著者
乾 崇樹 荒木 倫利 田中 朝子 服部 康人 竹中 洋
出版者
一般社団法人 日本めまい平衡医学会
雑誌
Equilibrium Research (ISSN:03855716)
巻号頁・発行日
vol.69, no.4, pp.198-206, 2010 (Released:2010-10-01)
参考文献数
21
被引用文献数
1

Seventeen patients with central vertigo that began with vertigo, seen between 2000 and 2008 at the Department of Otorhinolaryngology of Osaka Medical College Hospital, were investigated. The patients included 14 males and three females. Their mean age was 59.2 years (range 27-82). The cases consist of six cerebellar infarctions, two anterior inferior cerebellar artery (AICA) syndromes, two Wallenberg syndromes, two medial longitudinal fasciculus (MLF) syndromes, three other brain-stem infarctions, one viral encephalitis, and one acute cerebellar ataxia.
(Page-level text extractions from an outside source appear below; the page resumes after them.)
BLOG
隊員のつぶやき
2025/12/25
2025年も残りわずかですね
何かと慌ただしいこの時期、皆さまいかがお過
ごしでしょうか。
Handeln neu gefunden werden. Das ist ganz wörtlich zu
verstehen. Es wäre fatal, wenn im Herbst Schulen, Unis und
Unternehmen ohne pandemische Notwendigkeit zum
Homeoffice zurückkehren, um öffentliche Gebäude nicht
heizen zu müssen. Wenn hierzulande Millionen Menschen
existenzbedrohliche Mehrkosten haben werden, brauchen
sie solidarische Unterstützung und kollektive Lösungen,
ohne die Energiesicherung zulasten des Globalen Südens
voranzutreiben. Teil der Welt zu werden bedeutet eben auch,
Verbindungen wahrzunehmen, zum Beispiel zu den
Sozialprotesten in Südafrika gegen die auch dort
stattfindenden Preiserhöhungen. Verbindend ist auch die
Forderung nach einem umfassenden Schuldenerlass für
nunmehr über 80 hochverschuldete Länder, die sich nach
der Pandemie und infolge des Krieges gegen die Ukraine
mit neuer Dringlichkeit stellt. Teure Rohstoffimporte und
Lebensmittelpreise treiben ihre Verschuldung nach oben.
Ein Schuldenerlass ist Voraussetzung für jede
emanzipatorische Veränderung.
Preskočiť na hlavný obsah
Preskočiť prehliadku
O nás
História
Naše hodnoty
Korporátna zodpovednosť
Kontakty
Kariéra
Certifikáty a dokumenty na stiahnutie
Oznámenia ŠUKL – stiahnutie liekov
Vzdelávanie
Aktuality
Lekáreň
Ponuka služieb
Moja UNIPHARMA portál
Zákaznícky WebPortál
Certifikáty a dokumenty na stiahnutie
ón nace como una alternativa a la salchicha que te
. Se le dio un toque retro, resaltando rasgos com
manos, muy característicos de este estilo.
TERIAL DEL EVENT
Thirteen cases (77%) had a history of a disorder that might reduce the cerebral blood flow, and six (46%) had multiple risk factors. The mean interval between the appearance of symptoms and the first visit to our hospital was 6.5 days, and it took 3.8 days to reach a diagnosis. Eleven patients (65%) were transported to hospital by ambulance. Seven (41%) had a delayed neurological abnormality other than vertigo. Nystagmus that was seen at the first visit suggested central vertigo in seven cases and peripheral vertigo in seven cases. In four cases (24%), the nystagmus changed over time, and initially three patients had nystagmus that suggested peripheral vertigo. In some cases, we made the diagnosis based on a neurological abnormality other than vertigo. In other cases, the diagnosis was based on the discordance between the neuro-otological findings and disturbed equilibrium that was inconsistent with peripheral vertigo. When diagnosing central vertigo that began with vertigo, it is important to consider not only neurological abnormalities but also neuro-otological findings and a balance disorder that cannot reasonably be explained as peripheral vertigo.